Thirunavukkarasu Kumaran

Personal information
- Full name: Thirunavukkarasu Kumaran
- Born: 30 December 1975 (age 50) Chennai, Tamil Nadu, India
- Batting: Right-handed
- Bowling: Right-arm medium
- Role: Bowler
- Source: ESPNcricinfo, 17 May 2008

= Thirunavukkarasu Kumaran =

Indian cricketer (born 1975)

Thirunavukkarasu Kumaran (born 30 December 1975 in Chennai, Tamil Nadu), also known as 'Kenny' and 'Thiru Kumaran', is an Indian First Class cricketer and cricket coach. He is a right-handed batsman and a right-arm medium-pace bowler.
He was a member of Indian World Team in the Indian Cricket League Twenty20 competition.

== Playing career ==

Kumaran was a product of the MRF Pace Foundation under the personal training from Dennis Lillee. He also had some training at the Australian Cricket Academy in Adelaide.

Kumaran got selected into the national ODI team after an exception haul of 10 wickets in an Irani Trophy match against Karnataka at Bangalore in the 1999/2000 domestic season.

He was picked for the Australian tour where he performed well in the first-class games prior to the first Test.

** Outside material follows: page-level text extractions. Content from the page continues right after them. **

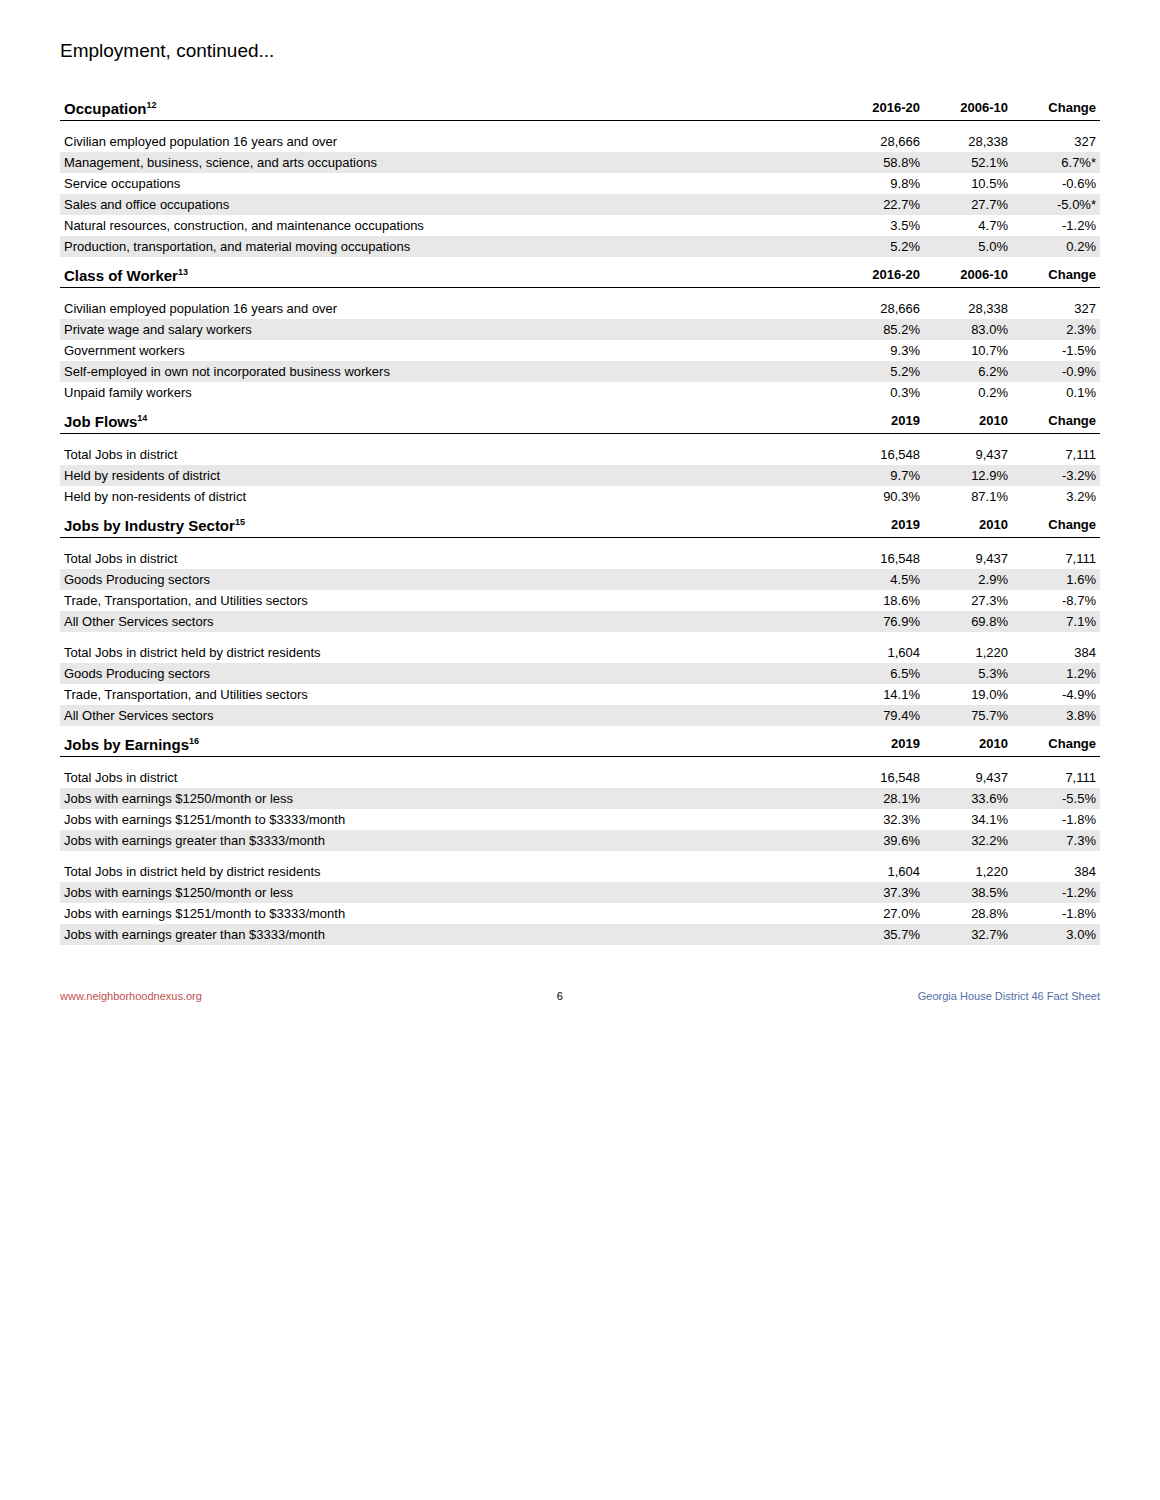Employment, continued...
| Occupation 12 | 2016-20 | 2006-10 | Change |
| Civilian employed population 16 years and over | 28,666 | 28,338 | 327 |
| Management, business, science, and arts occupations | 58.8% | 52.1% | 6.7%* |
| Service occupations | 9.8% | 10.5% | -0.6% |
| Sales and office occupations | 22.7% | 27.7% | -5.0%* |
| Natural resources, construction, and maintenance occupations | 3.5% | 4.7% | -1.2% |
| Production, transportation, and material moving occupations | 5.2% | 5.0% | 0.2% |
| Class of Worker 13 | 2016-20 | 2006-10 | Change |
| Civilian employed population 16 years and over | 28,666 | 28,338 | 327 |
| Private wage and salary workers | 85.2% | 83.0% | 2.3% |
| Government workers | 9.3% | 10.7% | -1.5% |
| Self-employed in own not incorporated business workers | 5.2% | 6.2% | -0.9% |
| Unpaid family workers | 0.3% | 0.2% | 0.1% |
| Job Flows 14 | 2019 | 2010 | Change |
| Total Jobs in district | 16,548 | 9,437 | 7,111 |
| Held by residents of district | 9.7% | 12.9% | -3.2% |
| Held by non-residents of district | 90.3% | 87.1% | 3.2% |
| Jobs by Industry Sector 15 | 2019 | 2010 | Change |
| Total Jobs in district | 16,548 | 9,437 | 7,111 |
| Goods Producing sectors | 4.5% | 2.9% | 1.6% |
| Trade, Transportation, and Utilities sectors | 18.6% | 27.3% | -8.7% |
| All Other Services sectors | 76.9% | 69.8% | 7.1% |
| Total Jobs in district held by district residents | 1,604 | 1,220 | 384 |
| Goods Producing sectors | 6.5% | 5.3% | 1.2% |
| Trade, Transportation, and Utilities sectors | 14.1% | 19.0% | -4.9% |
| All Other Services sectors | 79.4% | 75.7% | 3.8% |
| Jobs by Earnings 16 | 2019 | 2010 | Change |
| Total Jobs in district | 16,548 | 9,437 | 7,111 |
| Jobs with earnings $1250/month or less | 28.1% | 33.6% | -5.5% |
| Jobs with earnings $1251/month to $3333/month | 32.3% | 34.1% | -1.8% |
| Jobs with earnings greater than $3333/month | 39.6% | 32.2% | 7.3% |
| Total Jobs in district held by district residents | 1,604 | 1,220 | 384 |
| Jobs with earnings $1250/month or less | 37.3% | 38.5% | -1.2% |
| Jobs with earnings $1251/month to $3333/month | 27.0% | 28.8% | -1.8% |
| Jobs with earnings greater than $3333/month | 35.7% | 32.7% | 3.0% |
www.neighborhoodnexus.org
6
Georgia House District 46 Fact Sheet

However Ajit Agarkar was preferred over him to play in the series. He took this disappointment in his stride, but another one followed when he was one of the five players replaced for Carlton & United one-day series.

He performed averagely in the 8 ODI's that he played and was never picked to play for India again. He was one of many medium pacers Indian selectors tried out in the late 90's to lend support to Javagal Srinath and Venkatesh Prasad.

== ICL career ==

He joined the rebel Indian Cricket League during its inception in 2007 and was one of the stand-out performers for the Chennai Superstars. He took an astonishing 6 for 21 on debut – a league record – and also has the best strike (12.69) in the 20-over tournament. However, he accepted the BCCI's amnesty offer and quit the league in 2009, along with a host of other Indian players.

== Coaching career ==

After retiring from playing, Kumaran emigrated to the United States. He was an assistant coach of the U.S. national side (under Robin Singh) at the 2012 WCL Division Four and the 2013 Americas Twenty20 tournaments and was the caretaker coach (in Singh's absence) for 2013 WCL Division Three tournament.

Kumaran coached the national under-19 team at the 2015 Americas Under-19 Championship. As of June 2015, he was a resident of Dallas, Texas.